L’Italia del 1965, a cui quei film erano più immediatamente destinati, è un contesto nel quale il ‘boom’ è ormai decisamente alle spalle e sono politicamente prevalse politiche restrittive sui redditi con il conseguente rallentamento di investimenti e produzione e la lievitazione della disoccupazione (oltre che della piaga della fuga dei capitali all’estero). I prezzi tuttavia salgono in un paese oramai culturalmente sprovincializzato (e, soprattutto nel mondo giovanile, ‘americanizzato’): la curva dei consumi, soprattutto di beni non durevoli, per cui il paese è ancora poco attrezzato, si mantiene infatti in alto. Su tutto aleggia il dramma in crescendo dell’intervento degli Stati Uniti nella guerra in Vietnam.
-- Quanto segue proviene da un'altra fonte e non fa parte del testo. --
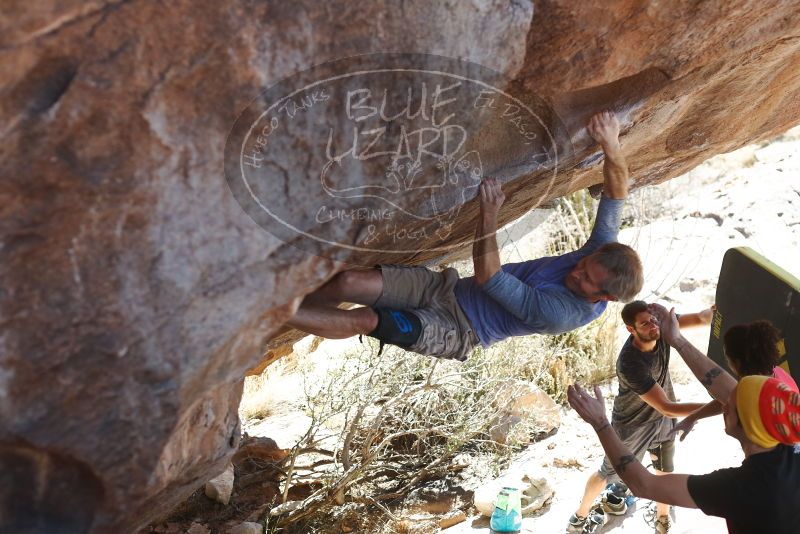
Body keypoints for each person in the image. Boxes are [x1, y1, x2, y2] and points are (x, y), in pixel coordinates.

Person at [286, 110, 643, 361]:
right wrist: (610, 143)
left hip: (456, 330)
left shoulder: (563, 313)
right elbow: (616, 193)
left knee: (367, 319)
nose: (577, 269)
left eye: (586, 279)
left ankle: (266, 315)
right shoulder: (602, 256)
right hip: (446, 288)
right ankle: (290, 310)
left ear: (605, 298)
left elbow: (490, 277)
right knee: (350, 282)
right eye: (584, 263)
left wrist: (489, 212)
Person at [568, 304, 800, 534]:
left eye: (732, 405)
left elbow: (643, 484)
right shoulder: (787, 435)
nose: (724, 404)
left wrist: (600, 422)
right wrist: (678, 341)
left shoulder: (740, 487)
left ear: (748, 424)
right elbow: (726, 389)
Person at [567, 301, 714, 533]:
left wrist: (718, 309)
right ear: (631, 329)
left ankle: (662, 518)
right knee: (607, 473)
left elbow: (703, 318)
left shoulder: (662, 328)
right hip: (631, 425)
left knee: (664, 471)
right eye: (645, 324)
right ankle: (580, 516)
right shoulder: (630, 363)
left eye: (654, 320)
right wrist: (719, 406)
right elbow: (667, 406)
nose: (653, 326)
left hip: (663, 421)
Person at [672, 319, 798, 441]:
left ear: (737, 363)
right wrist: (693, 417)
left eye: (727, 359)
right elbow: (731, 396)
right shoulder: (775, 373)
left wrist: (676, 339)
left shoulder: (756, 395)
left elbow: (732, 396)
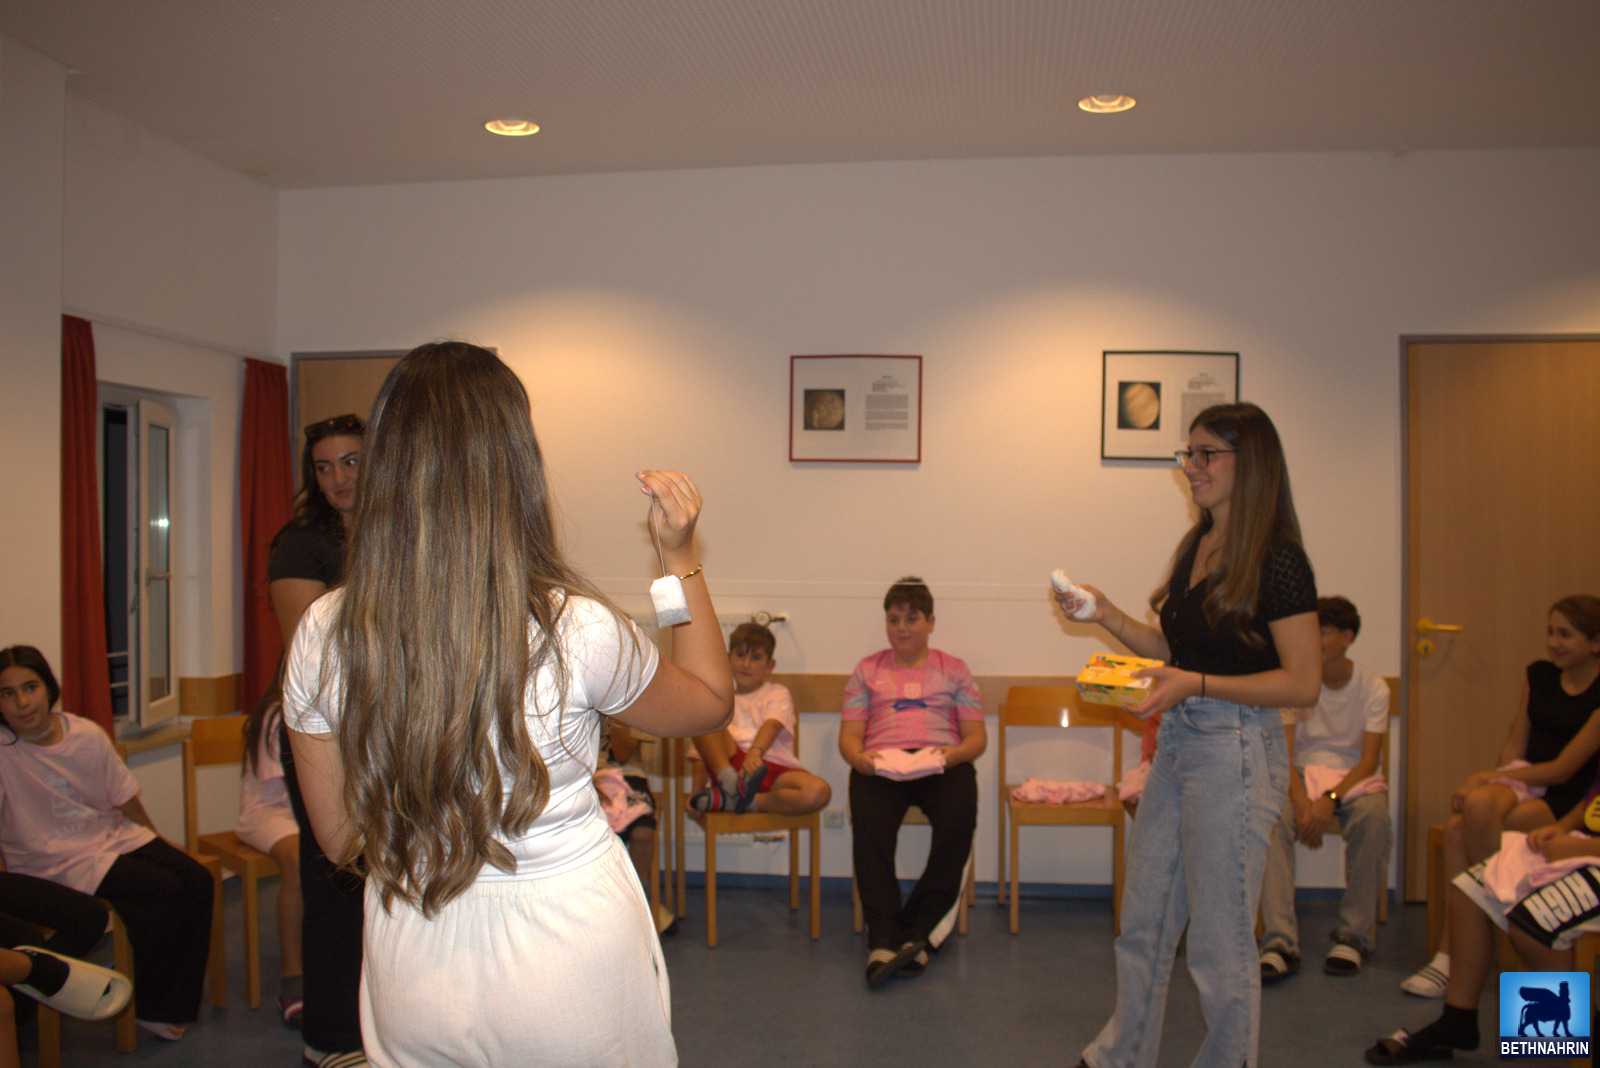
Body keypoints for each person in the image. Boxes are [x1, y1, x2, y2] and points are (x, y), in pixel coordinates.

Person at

A delineare l’orizzonte internazionale che farà da contesto all’incendio del non lontano 1968, va richiamata inoltre per il 1965 la scelta di Ernesto Che Guevara di lasciare il ministero dell’industria a Cuba per impegnarsi personalmente nella costituzione di un fronte di guerriglia in Bolivia, mentre a novembre in Cina si fanno i primi passi di quella “rivoluzione culturale” maoista, idolatrata, anche in Occidente, contrastata, poi esecrata, ma non ancora equilibratamente soppesata in tutta la sua storica, indubbia rilevanza.
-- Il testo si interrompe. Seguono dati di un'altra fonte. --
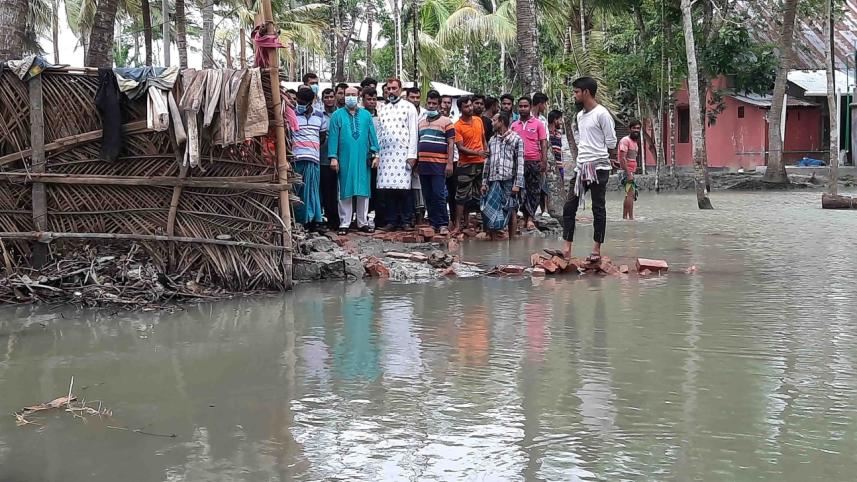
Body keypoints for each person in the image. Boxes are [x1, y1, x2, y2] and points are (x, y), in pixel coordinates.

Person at [562, 76, 617, 261]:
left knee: (598, 207)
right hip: (581, 167)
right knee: (569, 206)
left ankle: (596, 248)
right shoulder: (580, 116)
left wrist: (602, 155)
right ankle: (567, 247)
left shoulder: (602, 114)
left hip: (599, 167)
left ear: (586, 92)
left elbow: (611, 142)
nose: (574, 95)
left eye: (576, 92)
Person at [328, 86, 380, 235]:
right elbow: (333, 138)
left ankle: (362, 222)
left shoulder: (366, 115)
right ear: (344, 96)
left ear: (358, 96)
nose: (350, 97)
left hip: (363, 158)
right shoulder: (337, 115)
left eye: (353, 94)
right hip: (344, 159)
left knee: (363, 190)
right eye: (348, 94)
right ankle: (344, 223)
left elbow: (372, 135)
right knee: (345, 190)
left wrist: (375, 153)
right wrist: (333, 157)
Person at [377, 77, 419, 231]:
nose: (391, 91)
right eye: (389, 89)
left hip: (403, 154)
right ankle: (391, 221)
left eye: (394, 88)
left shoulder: (409, 107)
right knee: (388, 189)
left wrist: (412, 155)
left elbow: (414, 132)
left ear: (400, 90)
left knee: (404, 189)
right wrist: (377, 154)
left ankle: (406, 221)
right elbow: (379, 133)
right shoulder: (383, 109)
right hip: (386, 155)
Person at [416, 90, 455, 234]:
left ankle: (443, 223)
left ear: (439, 105)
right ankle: (433, 223)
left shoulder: (447, 122)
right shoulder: (421, 123)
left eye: (434, 103)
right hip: (424, 165)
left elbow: (451, 144)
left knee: (439, 194)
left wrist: (449, 163)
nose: (431, 106)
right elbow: (418, 142)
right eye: (429, 103)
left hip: (439, 165)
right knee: (428, 195)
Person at [481, 111, 524, 239]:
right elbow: (487, 163)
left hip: (509, 179)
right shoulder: (492, 140)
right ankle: (493, 239)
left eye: (494, 120)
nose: (492, 123)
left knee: (511, 208)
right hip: (494, 179)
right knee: (492, 208)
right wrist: (484, 182)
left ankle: (512, 240)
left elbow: (520, 163)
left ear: (502, 122)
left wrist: (518, 184)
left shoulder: (516, 139)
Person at [510, 96, 549, 231]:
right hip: (518, 162)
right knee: (520, 190)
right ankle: (524, 216)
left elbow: (543, 143)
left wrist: (544, 160)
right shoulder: (514, 125)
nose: (523, 109)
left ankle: (530, 218)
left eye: (525, 106)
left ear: (530, 107)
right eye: (520, 106)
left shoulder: (538, 124)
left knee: (534, 190)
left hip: (534, 161)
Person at [292, 87, 328, 232]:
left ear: (310, 102)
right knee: (298, 189)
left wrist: (312, 146)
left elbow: (322, 136)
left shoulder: (319, 115)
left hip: (313, 157)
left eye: (303, 103)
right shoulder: (292, 114)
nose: (300, 105)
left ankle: (314, 219)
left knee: (313, 189)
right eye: (298, 102)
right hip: (296, 157)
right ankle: (300, 219)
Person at [453, 96, 489, 233]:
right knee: (461, 195)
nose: (470, 108)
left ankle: (484, 224)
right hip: (466, 164)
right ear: (460, 109)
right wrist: (477, 153)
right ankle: (458, 224)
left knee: (481, 193)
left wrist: (486, 152)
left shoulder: (478, 120)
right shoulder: (457, 126)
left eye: (470, 105)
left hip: (481, 163)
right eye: (466, 106)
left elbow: (483, 139)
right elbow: (460, 147)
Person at [361, 87, 385, 228]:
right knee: (365, 188)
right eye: (369, 99)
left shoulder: (381, 116)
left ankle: (379, 219)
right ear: (363, 100)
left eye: (374, 99)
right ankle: (362, 218)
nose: (371, 102)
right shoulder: (359, 116)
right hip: (363, 157)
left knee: (378, 189)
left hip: (379, 157)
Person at [319, 88, 340, 230]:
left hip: (341, 157)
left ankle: (342, 218)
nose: (329, 99)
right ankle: (330, 219)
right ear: (322, 99)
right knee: (327, 190)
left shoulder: (341, 114)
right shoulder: (318, 115)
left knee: (340, 191)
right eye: (326, 97)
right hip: (324, 158)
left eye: (332, 97)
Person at [440, 94, 460, 229]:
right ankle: (441, 220)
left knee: (453, 192)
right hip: (438, 160)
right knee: (439, 192)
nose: (446, 105)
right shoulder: (434, 119)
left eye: (448, 103)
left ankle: (454, 219)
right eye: (444, 102)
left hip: (454, 160)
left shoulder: (455, 121)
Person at [619, 119, 641, 220]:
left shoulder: (634, 142)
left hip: (631, 171)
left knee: (628, 195)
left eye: (638, 128)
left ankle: (625, 217)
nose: (636, 130)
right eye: (634, 128)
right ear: (629, 129)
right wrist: (628, 173)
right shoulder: (625, 141)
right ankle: (631, 218)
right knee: (631, 195)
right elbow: (622, 158)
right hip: (627, 172)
Il cinema, in drastico calo di produzione (dai 218 film dell’anno precedente si passa ai 144 del 1965) registra i confusi fermenti, i sussulti sotterranei di un epoca in movimento oltre gli orizzonti del ‘miracolo’ economico.
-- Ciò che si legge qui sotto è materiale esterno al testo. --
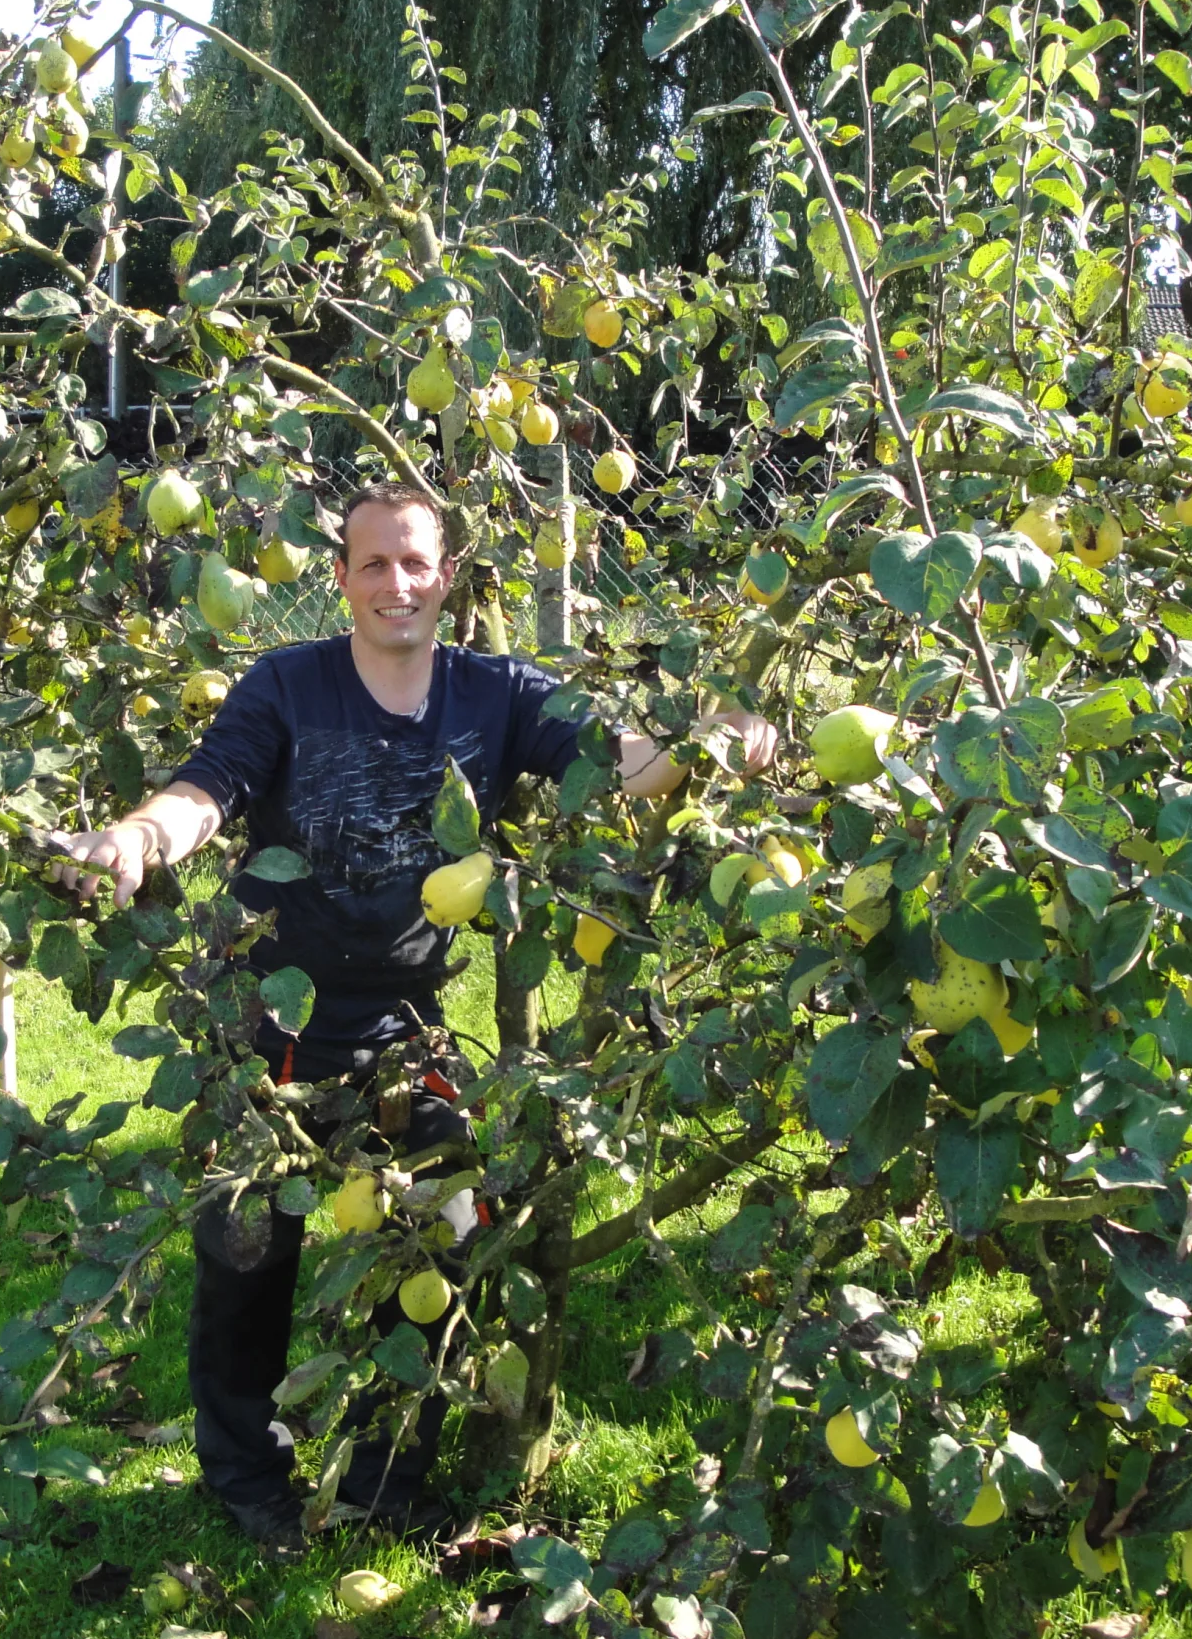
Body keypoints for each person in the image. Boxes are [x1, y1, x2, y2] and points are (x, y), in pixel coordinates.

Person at [52, 480, 777, 1552]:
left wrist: (721, 740)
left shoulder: (496, 693)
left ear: (449, 577)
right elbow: (209, 788)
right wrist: (138, 838)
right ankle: (246, 1477)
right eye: (375, 564)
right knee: (249, 1256)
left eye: (416, 563)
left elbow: (630, 767)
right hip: (271, 1022)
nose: (398, 583)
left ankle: (381, 1478)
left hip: (404, 1029)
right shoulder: (288, 686)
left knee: (441, 1248)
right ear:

Dei nove film in rassegna due forse più di tutti ci sembrano rappresentativi: Comizi d’amore di Pier Paolo Pasolini, uno straordinario film inchiesta che esplora non tanto e non solo i costumi sessuali degli italiani ma soprattutto i loro radicati e inconfessati tabù, e I pugni in tasca del giovane Marco Bellocchio, diventato ben presto un vero e proprio cult per i tocchi di crudele verità con cui affronta il tema del disfacimento della famiglia borghese tradizionale. Ma anche il ritratto di ragazza che Pietrangeli disegna con estrema sensibilità in Io la conoscevo bene scopre nella tensione fra essere (in primo luogo donna) e apparire la chiave di volta di nuove forme di sfruttamento, di inautenticità e di desolazione. Si può accostare a quello anticipatore di Pietrangeli il ritratto sempre femminile che propone Fellini in Giulietta degli spiriti, in cui è in qualche modo in causa il tema della (non facile) sopravvivenza al crollo dei mondi convenzionali, mentre La Celestina P…R… di Lizzani è più che altro una divertente occasione per celebrare la ricomparsa sugli schermi, dopo anni e anni, della diva del Ventennio Assia Noris. Visconti rilegge nell’intento di attualizzarlo l’archetipo della tragedia in Vaghe stelle dell’Orsa e Lattuada il Machiavelli della Mandragola con in mente la pochade e (per fortuna) Totò nel cast. Al comportamento dei militari italiani nelle aree d’occupazione nel corso della Seconda guerra mondiale rivolge con netti accenti critici la sua attenzione Valerio Zurlini in Le soldatesse (intervenendo a suo modo sul luogo comune di lungo corso degli “italiani brava gente”), mentre Olmi si prefigge in E venne un uomo un ritratto del grande papa del Concilio appena scomparso, Giovanni XXIII, sperimentando formule espressive che gli evitino i grandi rischi della messa in scena nel caso della rievocazione di personaggi storici.